◆ **Text block**:
---+---
Which technology will be the next to go?

diduknowthat

formerly liuliuboy
I personally think the next technology to go will be chalk boards. They are on the way out anyway. Either that, or OHV engines (I'm keeping mine as long as there are peanuts to power it).
There's still nothing out there that's as cheap and convenient than chalk boards. Whiteboards are great but they don't write as well as chalkboards. Smartboards are great but they're way too expensive.

you contridict yourself. Your downloading updates from the cloud, yet say cloud access is not available to those with slow internet. You can get the cloud with 56k RJ11.
Yeah but who's going to use cloud storage with 56k internet? It'll take forever to upload and download files with that speed.


I say pay phones are all going to disappear for good by the end of this decade.

Land line phones, I think, will remain in businesses for the time being, but not so much for residential customers.

This is probably still a long ways off, but I think digital broadcasting will eventually replace the FM radio.

I haven't seen a pay phone in Boston for years. Are they still around in the US?
 

wolfeking

banned
There's still nothing out there that's as cheap and convenient than chalk boards. Whiteboards are great but they don't write as well as chalkboards. Smartboards are great but they're way too expensive.



I haven't seen a pay phone in Boston for years. Are they still around in the US?
Eh, All of the schools I have been to have already switched over to smartboards and whiteboards. Except for Dr. Alvin Bowen. He has a roll about chalk board at the front of his room for all of his math. And he writes with his right hand while erasing with the left.


Yes. There are payphones here. One in walmart, one outside Kmart, and one, IIRC, at the exxon on ayersville rd.
 

diduknowthat

formerly liuliuboy
Eh, All of the schools I have been to have already switched over to smartboards and whiteboards. Except for Dr. Alvin Bowen. He has a roll about chalk board at the front of his room for all of his math. And he writes with his right hand while erasing with the left.


Yes. There are payphones here. One in walmart, one outside Kmart, and one, IIRC, at the exxon on ayersville rd.

Yeah almost all science and math teachers prefer whiteboards. All classrooms in the engineering building at Tufts University uses black boards.
---+---
◆ **What to produce**: State what kind of board all classrooms in the engineering building at Tufts University use, according to the forum thread.
---+---
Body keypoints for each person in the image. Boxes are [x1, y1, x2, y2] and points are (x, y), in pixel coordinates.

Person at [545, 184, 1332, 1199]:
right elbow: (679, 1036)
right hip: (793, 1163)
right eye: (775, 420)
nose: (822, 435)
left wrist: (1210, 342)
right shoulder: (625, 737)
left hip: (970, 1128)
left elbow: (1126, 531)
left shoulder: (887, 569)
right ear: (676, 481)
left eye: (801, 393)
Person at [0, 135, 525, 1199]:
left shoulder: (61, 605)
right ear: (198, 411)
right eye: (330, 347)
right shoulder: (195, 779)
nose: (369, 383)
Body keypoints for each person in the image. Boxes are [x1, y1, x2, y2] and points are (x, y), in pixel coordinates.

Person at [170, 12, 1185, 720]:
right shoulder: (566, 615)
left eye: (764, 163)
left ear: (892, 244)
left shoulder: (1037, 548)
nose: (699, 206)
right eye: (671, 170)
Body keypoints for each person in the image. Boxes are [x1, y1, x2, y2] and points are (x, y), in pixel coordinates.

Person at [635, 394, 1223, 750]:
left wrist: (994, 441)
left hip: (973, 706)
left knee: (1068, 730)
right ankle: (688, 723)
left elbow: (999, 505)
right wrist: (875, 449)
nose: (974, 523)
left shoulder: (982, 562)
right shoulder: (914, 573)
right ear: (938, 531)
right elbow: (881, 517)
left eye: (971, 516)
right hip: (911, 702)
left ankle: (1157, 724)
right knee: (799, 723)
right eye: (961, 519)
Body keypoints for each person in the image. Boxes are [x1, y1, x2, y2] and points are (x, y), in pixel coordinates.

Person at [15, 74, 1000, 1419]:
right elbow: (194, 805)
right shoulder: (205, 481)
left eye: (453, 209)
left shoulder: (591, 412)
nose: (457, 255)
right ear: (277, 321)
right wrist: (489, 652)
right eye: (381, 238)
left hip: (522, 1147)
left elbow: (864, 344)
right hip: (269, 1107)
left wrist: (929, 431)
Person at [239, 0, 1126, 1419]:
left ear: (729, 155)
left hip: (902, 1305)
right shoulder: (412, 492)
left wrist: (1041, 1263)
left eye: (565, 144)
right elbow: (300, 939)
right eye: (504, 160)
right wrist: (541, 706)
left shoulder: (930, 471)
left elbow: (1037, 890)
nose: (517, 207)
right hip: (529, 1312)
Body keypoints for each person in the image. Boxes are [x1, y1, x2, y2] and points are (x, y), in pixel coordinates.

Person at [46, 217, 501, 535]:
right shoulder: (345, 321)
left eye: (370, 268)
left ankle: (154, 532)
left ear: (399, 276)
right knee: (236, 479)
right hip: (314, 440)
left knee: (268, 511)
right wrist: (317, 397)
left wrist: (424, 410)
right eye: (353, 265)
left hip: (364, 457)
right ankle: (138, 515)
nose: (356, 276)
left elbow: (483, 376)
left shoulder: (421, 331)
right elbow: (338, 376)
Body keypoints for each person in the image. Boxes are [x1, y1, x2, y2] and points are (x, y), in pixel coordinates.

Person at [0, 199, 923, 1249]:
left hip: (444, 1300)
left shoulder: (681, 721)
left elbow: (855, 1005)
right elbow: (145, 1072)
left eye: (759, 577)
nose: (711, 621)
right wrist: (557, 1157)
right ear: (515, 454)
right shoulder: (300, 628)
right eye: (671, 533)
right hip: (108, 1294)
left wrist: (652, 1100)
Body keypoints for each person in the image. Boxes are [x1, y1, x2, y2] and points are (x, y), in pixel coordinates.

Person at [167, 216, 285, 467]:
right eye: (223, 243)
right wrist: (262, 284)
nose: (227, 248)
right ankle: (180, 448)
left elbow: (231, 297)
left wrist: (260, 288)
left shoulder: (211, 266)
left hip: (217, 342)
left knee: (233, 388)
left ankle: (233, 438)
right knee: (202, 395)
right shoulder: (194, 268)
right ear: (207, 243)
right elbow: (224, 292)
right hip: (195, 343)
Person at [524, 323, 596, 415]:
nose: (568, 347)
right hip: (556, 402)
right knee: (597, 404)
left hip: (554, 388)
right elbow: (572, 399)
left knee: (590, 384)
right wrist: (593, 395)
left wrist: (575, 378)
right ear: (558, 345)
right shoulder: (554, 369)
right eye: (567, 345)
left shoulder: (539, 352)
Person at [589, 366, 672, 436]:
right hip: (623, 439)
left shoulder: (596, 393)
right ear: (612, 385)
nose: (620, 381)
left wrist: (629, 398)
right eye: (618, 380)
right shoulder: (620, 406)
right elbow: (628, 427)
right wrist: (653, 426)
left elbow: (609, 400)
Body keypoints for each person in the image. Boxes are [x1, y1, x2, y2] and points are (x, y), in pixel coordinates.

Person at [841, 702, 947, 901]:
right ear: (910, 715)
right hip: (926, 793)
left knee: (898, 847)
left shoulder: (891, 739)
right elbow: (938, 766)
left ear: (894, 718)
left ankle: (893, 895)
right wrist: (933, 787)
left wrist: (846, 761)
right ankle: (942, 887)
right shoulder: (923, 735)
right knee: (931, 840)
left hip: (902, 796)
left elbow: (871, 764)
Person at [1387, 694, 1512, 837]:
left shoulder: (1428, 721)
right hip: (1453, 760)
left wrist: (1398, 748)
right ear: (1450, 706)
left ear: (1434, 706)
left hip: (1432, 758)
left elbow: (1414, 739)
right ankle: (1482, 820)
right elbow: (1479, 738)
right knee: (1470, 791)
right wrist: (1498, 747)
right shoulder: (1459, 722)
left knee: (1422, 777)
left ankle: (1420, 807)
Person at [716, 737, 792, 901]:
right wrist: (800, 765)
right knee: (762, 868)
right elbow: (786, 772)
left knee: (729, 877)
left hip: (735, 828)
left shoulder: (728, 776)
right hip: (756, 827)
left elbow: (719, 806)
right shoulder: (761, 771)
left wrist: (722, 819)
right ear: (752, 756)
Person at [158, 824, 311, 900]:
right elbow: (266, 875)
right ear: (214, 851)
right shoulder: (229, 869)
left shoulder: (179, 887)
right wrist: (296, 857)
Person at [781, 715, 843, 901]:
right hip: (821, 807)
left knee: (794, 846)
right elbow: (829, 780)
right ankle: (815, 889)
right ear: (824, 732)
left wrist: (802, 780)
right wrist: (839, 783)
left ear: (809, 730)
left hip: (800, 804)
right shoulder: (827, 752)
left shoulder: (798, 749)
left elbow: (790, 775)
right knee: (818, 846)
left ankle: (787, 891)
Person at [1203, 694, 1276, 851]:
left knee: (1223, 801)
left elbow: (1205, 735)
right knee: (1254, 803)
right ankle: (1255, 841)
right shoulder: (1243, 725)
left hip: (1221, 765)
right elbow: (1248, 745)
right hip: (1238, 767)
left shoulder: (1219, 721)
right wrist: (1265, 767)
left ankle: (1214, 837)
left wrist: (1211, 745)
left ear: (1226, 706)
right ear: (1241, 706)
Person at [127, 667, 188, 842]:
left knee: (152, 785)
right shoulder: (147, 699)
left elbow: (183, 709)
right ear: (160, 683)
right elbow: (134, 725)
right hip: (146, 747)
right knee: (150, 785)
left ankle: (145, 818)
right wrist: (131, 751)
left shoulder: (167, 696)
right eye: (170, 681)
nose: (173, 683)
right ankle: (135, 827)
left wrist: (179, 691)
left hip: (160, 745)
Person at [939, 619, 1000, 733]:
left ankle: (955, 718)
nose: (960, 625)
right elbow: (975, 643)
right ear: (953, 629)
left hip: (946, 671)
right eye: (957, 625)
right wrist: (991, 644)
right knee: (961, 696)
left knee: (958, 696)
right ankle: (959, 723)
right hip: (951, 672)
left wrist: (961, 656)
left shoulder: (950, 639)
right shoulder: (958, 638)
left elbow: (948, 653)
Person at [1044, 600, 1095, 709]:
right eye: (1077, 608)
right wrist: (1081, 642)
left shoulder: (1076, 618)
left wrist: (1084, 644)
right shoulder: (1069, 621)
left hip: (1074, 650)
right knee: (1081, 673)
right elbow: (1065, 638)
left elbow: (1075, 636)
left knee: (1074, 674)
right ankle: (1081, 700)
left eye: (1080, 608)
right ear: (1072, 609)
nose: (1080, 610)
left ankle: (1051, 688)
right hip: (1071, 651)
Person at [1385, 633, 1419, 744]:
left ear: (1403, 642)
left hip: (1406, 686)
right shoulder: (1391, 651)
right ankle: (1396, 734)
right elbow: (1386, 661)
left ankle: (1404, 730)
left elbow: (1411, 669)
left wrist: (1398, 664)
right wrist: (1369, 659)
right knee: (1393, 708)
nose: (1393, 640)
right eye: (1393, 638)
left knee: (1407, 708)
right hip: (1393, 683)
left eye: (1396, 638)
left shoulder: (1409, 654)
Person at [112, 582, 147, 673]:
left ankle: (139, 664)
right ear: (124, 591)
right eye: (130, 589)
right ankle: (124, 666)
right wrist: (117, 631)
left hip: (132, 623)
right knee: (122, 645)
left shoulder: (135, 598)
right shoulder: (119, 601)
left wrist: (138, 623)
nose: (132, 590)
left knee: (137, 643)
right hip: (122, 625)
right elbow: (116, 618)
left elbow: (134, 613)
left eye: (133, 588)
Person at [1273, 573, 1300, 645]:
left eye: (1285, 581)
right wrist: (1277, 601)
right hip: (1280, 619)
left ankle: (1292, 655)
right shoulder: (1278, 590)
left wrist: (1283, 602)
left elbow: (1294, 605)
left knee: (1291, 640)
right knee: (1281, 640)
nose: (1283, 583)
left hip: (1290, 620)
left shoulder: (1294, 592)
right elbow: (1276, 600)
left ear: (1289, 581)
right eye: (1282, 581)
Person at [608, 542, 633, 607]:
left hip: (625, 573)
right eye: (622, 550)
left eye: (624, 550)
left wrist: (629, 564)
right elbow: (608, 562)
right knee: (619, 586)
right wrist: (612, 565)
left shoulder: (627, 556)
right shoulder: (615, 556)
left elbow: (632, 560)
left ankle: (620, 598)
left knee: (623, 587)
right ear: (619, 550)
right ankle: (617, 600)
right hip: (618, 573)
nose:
---+---
◆ **Answer below**: Black boards.